## Passage provided
—————
Grant has left Raleigh Buckler’s Bluff, a house she didn’t even know he’d owned. The last known owner was a distant uncle of Grant’s, William “Junior” Buckler. Junior was from the “other side” of the Buckler family.
Raleigh learns from an old family scrapbook that Buckler’s Bluff is a river front estate with a history as a stop on Harriet Tubman’s Underground Railroad. Given that Tubman lived on Maryland’s Eastern Shore, it is an exciting—but not necessarily surprising—revelation.
This seemingly noble background is darkened as Raleigh discovers that the house’s story as a safe house for escaping slaves is just the beginning of its dark and winding history.
Although the house is seemingly empty and long-abandoned, there is a single glorious bed chamber containing a set of elaborately carved furniture inlaid with a variety of scenes.
Raleigh sets off to research the origins of the furniture pieces and what they mean. Her search takes her to the descendants of the original cabinet maker, other Buckler family members, and on a trip through St. Mary’s County’s history.
—————
## Dataset entries
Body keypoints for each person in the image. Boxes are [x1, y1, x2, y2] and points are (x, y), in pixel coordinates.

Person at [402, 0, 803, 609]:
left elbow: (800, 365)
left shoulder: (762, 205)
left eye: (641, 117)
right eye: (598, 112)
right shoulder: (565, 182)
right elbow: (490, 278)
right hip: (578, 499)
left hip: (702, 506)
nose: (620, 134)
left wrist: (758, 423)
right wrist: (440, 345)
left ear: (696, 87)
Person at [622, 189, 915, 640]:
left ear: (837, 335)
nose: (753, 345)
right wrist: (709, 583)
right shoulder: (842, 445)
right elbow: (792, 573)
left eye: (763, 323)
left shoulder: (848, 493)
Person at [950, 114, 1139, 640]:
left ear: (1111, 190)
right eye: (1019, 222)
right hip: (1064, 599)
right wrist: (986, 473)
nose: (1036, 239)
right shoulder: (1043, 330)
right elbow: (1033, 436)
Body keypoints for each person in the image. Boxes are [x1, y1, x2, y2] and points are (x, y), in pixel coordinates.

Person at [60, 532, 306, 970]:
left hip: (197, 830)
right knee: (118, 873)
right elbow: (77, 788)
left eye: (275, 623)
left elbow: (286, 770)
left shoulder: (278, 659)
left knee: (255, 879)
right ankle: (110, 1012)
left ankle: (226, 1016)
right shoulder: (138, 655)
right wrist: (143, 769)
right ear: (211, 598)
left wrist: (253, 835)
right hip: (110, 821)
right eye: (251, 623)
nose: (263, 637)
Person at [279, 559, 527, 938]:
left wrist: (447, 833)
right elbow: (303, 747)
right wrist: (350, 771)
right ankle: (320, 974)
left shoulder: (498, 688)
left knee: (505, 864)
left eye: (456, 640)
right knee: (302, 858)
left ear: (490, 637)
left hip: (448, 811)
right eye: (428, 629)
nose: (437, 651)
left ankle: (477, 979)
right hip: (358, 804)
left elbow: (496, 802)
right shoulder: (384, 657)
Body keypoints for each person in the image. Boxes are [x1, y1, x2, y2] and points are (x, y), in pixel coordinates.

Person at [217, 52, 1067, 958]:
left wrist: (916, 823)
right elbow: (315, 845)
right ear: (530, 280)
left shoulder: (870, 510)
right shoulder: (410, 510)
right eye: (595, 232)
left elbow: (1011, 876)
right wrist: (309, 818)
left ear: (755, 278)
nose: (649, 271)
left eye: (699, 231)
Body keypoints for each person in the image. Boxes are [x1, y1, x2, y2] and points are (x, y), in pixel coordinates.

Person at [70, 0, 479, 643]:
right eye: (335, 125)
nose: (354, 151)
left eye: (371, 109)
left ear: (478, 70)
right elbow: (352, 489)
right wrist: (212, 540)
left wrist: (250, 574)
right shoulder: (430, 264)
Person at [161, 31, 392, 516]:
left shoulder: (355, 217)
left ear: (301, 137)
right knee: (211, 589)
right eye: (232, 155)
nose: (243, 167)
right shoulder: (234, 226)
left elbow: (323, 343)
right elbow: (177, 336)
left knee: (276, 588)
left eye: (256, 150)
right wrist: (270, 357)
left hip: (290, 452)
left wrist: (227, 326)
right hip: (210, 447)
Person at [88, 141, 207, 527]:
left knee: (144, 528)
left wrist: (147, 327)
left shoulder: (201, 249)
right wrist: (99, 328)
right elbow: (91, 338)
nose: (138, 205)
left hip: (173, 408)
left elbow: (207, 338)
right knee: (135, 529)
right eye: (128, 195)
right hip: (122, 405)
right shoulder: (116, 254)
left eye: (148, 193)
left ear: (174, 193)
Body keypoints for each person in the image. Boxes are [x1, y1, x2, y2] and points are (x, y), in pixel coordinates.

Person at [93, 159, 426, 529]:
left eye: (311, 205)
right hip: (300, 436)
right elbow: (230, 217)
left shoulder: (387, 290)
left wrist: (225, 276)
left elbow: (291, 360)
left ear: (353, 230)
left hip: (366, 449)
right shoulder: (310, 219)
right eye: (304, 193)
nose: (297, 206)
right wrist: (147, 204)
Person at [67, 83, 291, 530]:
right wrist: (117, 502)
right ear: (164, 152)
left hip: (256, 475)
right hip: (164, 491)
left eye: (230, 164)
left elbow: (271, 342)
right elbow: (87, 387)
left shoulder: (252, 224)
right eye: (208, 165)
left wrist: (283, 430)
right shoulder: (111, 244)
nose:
—————
## Exercise requirements
1 - Substitute "woodwork" for "furniture" in the summary about Buckler’s Bluff, and write out the part that begins at the words "This seemingly noble" and stops after "Mary’s County’s history.".
2 - Resume the summary about Buckler’s Bluff, picking up after its last sentence.

## Written answers
1 -
This seemingly noble background is darkened as Raleigh discovers that the house’s story as a safe house for escaping slaves is just the beginning of its dark and winding history.
Although the house is seemingly empty and long-abandoned, there is a single glorious bed chamber containing a set of elaborately carved woodwork inlaid with a variety of scenes.
Raleigh sets off to research the origins of the woodwork pieces and what they mean. Her search takes her to the descendants of the original cabinet maker, other Buckler family members, and on a trip through St. Mary’s County’s history.

2 -
Raleigh’s in-laws, “Pop” and “Mutzi” Buckler, express surprise at Raleigh’s announcement regarding Grant’s ownership of the estate, but they know more about it than they are willing to reveal. The family’s honor must be protected at all costs, and they will go to great lengths to keep Raleigh in the dark.
Trey Buckler, Grant’s brother, has recently become enamored with his new girlfriend, Barbara, and just wants to forget Grant’s death. Barb has fallen in love with Buckler’s Bluff and Trey hopes Raleigh will sell him the house so he can live there with the woman he wants to marry.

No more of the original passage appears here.